Одна за другой представлялись ей картины близкого прошедшего – болезни и последних минут отца. И с грустной радостью она теперь останавливалась на этих образах, отгоняя от себя с ужасом только одно последнее представление его смерти, которое – она чувствовала – она была не в силах созерцать даже в своем воображении в этот тихий и таинственный час ночи. И картины эти представлялись ей с такой ясностью и с такими подробностями, что они казались ей то действительностью, то прошедшим, то будущим.
То ей живо представлялась та минута, когда с ним сделался удар и его из сада в Лысых Горах волокли под руки и он бормотал что то бессильным языком, дергал седыми бровями и беспокойно и робко смотрел на нее.

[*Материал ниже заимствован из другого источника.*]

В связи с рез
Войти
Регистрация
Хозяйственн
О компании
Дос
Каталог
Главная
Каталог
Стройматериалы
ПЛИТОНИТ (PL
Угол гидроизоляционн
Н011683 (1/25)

«Он и тогда хотел сказать мне то, что он сказал мне в день своей смерти, – думала она. – Он всегда думал то, что он сказал мне». И вот ей со всеми подробностями вспомнилась та ночь в Лысых Горах накануне сделавшегося с ним удара, когда княжна Марья, предчувствуя беду, против его воли осталась с ним. Она не спала и ночью на цыпочках сошла вниз и, подойдя к двери в цветочную, в которой в эту ночь ночевал ее отец, прислушалась к его голосу. Он измученным, усталым голосом говорил что то с Тихоном. Ему, видно, хотелось поговорить. «И отчего он не позвал меня? Отчего он не позволил быть мне тут на месте Тихона? – думала тогда и теперь княжна Марья. – Уж он не выскажет никогда никому теперь всего того, что было в его душе. Уж никогда не вернется для него и для меня эта минута, когда бы он говорил все, что ему хотелось высказать, а я, а не Тихон, слушала бы и понимала его. Отчего я не вошла тогда в комнату? – думала она. – Может быть, он тогда же бы сказал мне то, что он сказал в день смерти. Он и тогда в разговоре с Тихоном два раза спросил про меня. Ему хотелось меня видеть, а я стояла тут, за дверью. Ему было грустно, тяжело говорить с Тихоном, который не понимал его. Помню, как он заговорил с ним про Лизу, как живую, – он забыл, что она умерла, и Тихон напомнил ему, что ее уже нет, и он закричал: „Дурак“. Ему тяжело было. Я слышала из за двери, как он, кряхтя, лег на кровать и громко прокричал: „Бог мой!Отчего я не взошла тогда? Что ж бы он сделал мне? Что бы я потеряла? А может быть, тогда же он утешился бы, он сказал бы мне это слово“. И княжна Марья вслух произнесла то ласковое слово, которое он сказал ей в день смерти. «Ду ше нь ка! – повторила княжна Марья это слово и зарыдала облегчающими душу слезами. Она видела теперь перед собою его лицо. И не то лицо, которое она знала с тех пор, как себя помнила, и которое она всегда видела издалека; а то лицо – робкое и слабое, которое она в последний день, пригибаясь к его рту, чтобы слышать то, что он говорил, в первый раз рассмотрела вблизи со всеми его морщинами и подробностями.